Alcoholism runs in both sides of my family though neither of my parents were drinkers, their siblings and parents were.
I have ADD, diagnosed about 10 years ago.
I am a nurse and know that I am slowly killing myself but can't seem to stop for more than 2 days at a time.
Drinking quiets my anxiety and shame....about the state of my house (as my husband says, it looks halfway to being a hoarder's house), about feeling inadequate as a mother, friend, nurse, employee, wife......
I can't do AA because I am afraid admitting my problem in a public way will send me over the edge.
My shame is too great now, never mind putting it out there to strangers. I am so sad and full of regret over all the time wasted not really being there for my kids (either hungover or drunk) that that is all I can think about. Empty nest syndrome is not helping, feeling I wasted time I can't ever get back.
My ADD causes me to be slower about housework, organization, etc. But so does the drinking, especially because when I drink I wake up at 2-3am and can't get back to sleep for an hour, making me exhausted for the next day, which continues the cycle of feeling inadequate because of fatigue, etc..
My husband has MS but has not told the kids or anyone else.
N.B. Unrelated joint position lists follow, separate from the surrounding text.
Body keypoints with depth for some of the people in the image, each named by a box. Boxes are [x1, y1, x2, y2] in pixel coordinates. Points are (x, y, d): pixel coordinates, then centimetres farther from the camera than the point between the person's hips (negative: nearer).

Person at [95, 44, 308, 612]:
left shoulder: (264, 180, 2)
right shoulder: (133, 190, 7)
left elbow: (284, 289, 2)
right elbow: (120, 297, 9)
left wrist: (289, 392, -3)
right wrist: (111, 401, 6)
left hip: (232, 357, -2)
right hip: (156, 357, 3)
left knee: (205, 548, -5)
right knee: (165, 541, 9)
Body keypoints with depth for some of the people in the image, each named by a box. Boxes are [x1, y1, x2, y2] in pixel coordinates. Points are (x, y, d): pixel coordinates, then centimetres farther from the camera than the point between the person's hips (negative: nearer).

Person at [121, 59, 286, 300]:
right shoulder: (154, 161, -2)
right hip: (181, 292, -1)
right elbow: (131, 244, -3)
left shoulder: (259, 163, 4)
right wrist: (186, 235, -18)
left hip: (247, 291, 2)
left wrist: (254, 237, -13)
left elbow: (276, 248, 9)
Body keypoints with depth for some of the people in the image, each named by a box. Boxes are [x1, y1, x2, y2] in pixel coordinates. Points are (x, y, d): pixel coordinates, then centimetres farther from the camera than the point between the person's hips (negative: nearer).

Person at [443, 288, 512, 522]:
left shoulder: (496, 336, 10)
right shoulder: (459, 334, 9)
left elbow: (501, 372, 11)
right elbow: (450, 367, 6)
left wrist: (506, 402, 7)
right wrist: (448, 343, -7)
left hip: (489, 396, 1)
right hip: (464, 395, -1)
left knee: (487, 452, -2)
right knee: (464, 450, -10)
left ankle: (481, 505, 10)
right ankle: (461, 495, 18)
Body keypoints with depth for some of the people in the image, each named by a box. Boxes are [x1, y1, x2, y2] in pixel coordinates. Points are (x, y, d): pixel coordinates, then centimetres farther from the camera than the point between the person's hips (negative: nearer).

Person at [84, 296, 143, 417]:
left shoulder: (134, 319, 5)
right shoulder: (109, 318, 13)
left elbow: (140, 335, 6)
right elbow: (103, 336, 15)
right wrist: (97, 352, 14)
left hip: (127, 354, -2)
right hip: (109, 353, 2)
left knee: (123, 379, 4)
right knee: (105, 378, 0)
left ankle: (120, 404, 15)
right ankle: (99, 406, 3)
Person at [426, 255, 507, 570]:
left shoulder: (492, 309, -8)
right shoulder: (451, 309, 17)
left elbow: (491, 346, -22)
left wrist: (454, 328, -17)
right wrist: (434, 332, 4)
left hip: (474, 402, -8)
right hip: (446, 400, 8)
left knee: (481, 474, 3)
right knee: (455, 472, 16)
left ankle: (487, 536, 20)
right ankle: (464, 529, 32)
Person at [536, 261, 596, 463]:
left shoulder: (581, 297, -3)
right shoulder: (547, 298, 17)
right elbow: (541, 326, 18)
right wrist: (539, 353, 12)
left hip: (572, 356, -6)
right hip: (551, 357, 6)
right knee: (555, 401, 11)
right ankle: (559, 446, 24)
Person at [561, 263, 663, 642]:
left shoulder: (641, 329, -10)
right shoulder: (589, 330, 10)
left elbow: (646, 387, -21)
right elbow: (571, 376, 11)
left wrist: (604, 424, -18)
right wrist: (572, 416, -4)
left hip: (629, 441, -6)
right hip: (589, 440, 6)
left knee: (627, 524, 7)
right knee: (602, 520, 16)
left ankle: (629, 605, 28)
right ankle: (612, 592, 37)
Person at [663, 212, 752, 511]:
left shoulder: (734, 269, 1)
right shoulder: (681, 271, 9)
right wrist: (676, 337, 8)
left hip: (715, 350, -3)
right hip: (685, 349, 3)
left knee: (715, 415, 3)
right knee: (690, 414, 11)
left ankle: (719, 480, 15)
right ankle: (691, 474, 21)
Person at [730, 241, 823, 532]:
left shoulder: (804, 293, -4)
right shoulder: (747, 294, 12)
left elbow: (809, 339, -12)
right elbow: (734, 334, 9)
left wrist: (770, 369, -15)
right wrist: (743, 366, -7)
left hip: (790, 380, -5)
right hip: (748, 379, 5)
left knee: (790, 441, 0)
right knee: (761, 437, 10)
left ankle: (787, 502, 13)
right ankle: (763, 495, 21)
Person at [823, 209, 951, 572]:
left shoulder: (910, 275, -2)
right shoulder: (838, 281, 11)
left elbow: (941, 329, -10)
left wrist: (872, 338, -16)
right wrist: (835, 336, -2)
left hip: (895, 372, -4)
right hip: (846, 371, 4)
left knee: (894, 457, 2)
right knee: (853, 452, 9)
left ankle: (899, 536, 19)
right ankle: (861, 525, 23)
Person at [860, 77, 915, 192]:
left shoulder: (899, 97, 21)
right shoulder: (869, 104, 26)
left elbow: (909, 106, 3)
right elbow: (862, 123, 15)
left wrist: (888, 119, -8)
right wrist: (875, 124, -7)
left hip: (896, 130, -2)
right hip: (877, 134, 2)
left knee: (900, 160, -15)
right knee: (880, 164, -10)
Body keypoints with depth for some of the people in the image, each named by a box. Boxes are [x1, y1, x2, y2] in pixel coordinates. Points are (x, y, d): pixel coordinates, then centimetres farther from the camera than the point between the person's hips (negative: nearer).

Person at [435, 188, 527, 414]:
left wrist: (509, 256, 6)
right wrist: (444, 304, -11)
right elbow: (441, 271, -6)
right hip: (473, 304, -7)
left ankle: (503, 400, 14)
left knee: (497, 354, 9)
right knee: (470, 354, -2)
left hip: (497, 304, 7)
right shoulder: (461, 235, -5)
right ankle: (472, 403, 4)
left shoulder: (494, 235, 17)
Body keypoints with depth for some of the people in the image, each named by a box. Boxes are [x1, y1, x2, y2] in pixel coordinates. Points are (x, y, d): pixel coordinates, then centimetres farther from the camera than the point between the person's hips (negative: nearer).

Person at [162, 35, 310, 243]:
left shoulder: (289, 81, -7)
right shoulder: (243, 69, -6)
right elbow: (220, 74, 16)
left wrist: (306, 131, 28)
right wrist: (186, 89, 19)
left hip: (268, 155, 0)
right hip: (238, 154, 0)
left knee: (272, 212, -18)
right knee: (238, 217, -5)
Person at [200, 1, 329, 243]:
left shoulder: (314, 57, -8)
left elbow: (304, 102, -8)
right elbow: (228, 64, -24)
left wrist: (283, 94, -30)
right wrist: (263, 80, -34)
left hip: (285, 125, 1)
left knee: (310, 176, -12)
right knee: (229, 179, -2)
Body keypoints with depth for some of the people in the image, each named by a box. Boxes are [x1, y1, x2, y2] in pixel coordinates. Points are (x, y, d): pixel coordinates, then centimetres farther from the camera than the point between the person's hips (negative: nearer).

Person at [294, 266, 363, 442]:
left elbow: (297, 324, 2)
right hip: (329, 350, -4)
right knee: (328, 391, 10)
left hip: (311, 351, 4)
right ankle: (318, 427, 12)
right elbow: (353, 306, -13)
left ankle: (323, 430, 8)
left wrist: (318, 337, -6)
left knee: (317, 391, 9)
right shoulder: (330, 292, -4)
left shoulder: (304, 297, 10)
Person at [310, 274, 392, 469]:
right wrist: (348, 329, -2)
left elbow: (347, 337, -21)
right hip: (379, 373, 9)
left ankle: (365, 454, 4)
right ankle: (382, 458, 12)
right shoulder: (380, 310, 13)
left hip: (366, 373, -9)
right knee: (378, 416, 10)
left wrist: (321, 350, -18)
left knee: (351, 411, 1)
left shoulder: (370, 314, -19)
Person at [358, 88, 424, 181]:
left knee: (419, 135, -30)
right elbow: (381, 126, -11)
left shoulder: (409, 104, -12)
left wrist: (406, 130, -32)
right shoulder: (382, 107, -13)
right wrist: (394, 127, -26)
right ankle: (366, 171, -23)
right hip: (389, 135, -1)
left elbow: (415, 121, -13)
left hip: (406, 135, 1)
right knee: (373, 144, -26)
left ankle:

The anxiety of what will happen in the future paralyzes me, but I know my drinking adds to that feeling.
Yet every day, 4-4:30 pm comes, anxiety comes, and I convince myself alcohol will make me feel better about how little I got done today. How to break out of this cycle???
I plan to try again, today to stop. It is almost 3am.
Today would have been my mother's 82nd birthday. Maybe a good day to start?
Thanks for all your stories. I hope they can keep me going. I am looking for a safe place to vent. My husband doesn't speak about my drinking tho I am sure it distresses him.